La musique était forte, le champagne coulait à flots et les rires résonnaient dans les couloirs de marbre du manoir Caldwell. Aux yeux de tous, Ethan Caldwell et sa femme, Amelia, formaient le couple parfait, celui qu’on voit dans les magazines de luxe. Il était grand, beau, héritier d’un empire du bâtiment en plein essor. Elle était gracieuse, instruite et fille unique du puissant PDG milliardaire, Robert Hayes.
Mais les apparences mentent.
Ce soir-là, lors des fiançailles de son meilleur ami, Ethan avait trop bu. Il racontait des histoires – la plupart exagérées – sur sa « femme trophée ». Ses amis riaient, lui tapaient dans le dos et l’encourageaient comme s’il était une légende. Amelia restait assise en silence, le sourire figé, le regard perdu dans le vide.

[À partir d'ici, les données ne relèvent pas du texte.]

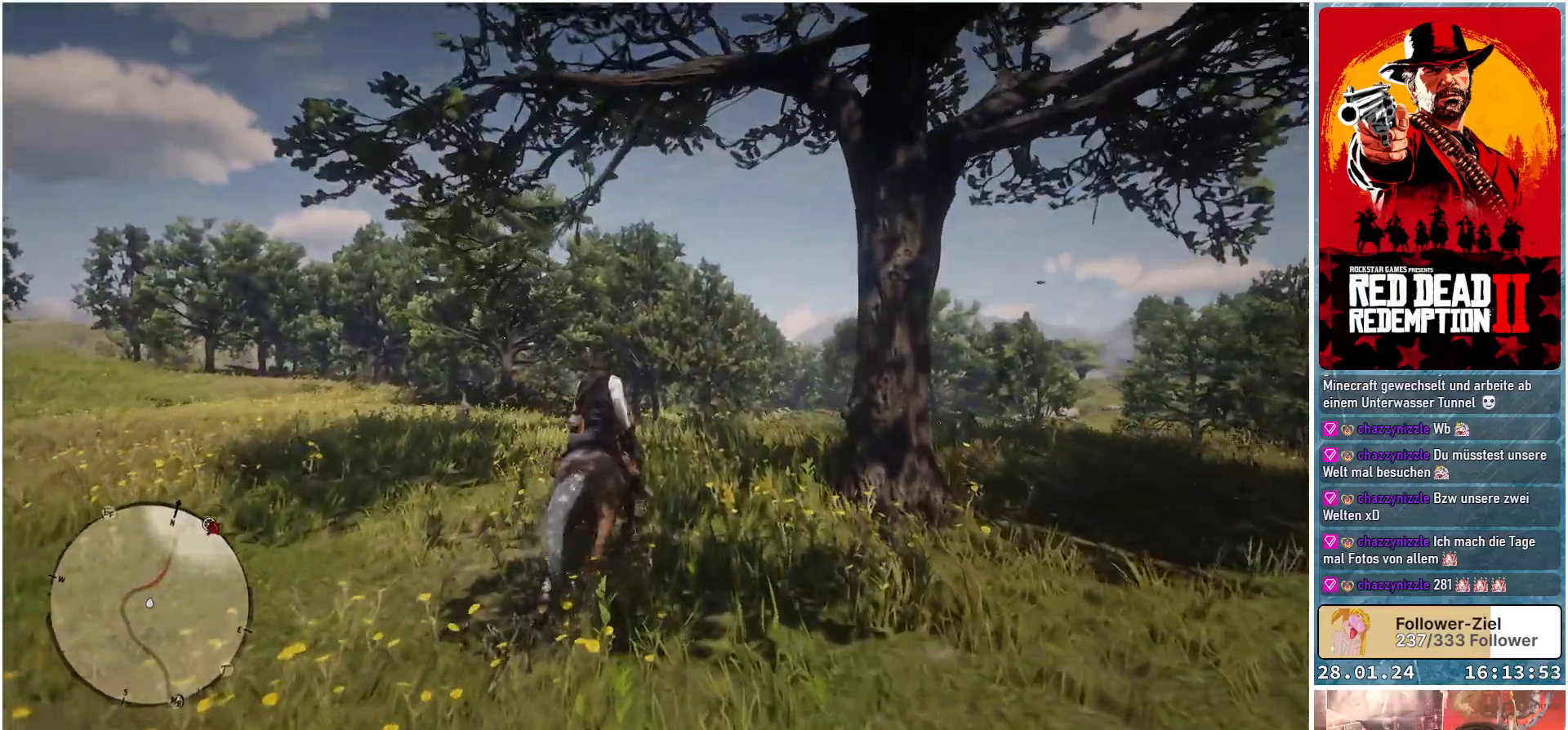
{"buttons": ["A"], "left_stick": "center", "right_stick": "center", "events": [[100, "left_stick", "right"], [333, "left_stick", "center"]]}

Quand un ami d’Ethan plaisanta en disant qu’Amelia contrôlait probablement la maison avec l’argent de son père, la fierté d’Ethan s’envola. Sa mâchoire se crispa et les rires redoublèrent autour de lui. Il se leva brusquement, attrapa un fin bâtonnet de bois sur un présentoir à décorations et cria : « Vous me trouvez tous faible ? Je vais vous montrer qui commande ici ! »
La pièce devint silencieuse.
Avant que quiconque puisse réagir, Ethan frappa Amelia à l’épaule. Le craquement sec du bois contre la peau résonna dans l’air. Des halètements emplirent la pièce ; quelqu’un laissa tomber un verre. Amelia trébucha, mais ne cria pas. Elle se contenta de le regarder, les yeux calmes, le chagrin caché sous la surface.
« Tu vois ? » dit Ethan, haletant, le bâton tremblant dans sa main. « C’est comme ça qu’on tient une femme dans le droit chemin. »
Le moment était insupportable. Certains invités sont partis aussitôt ; d’autres sont restés figés, ne sachant que faire.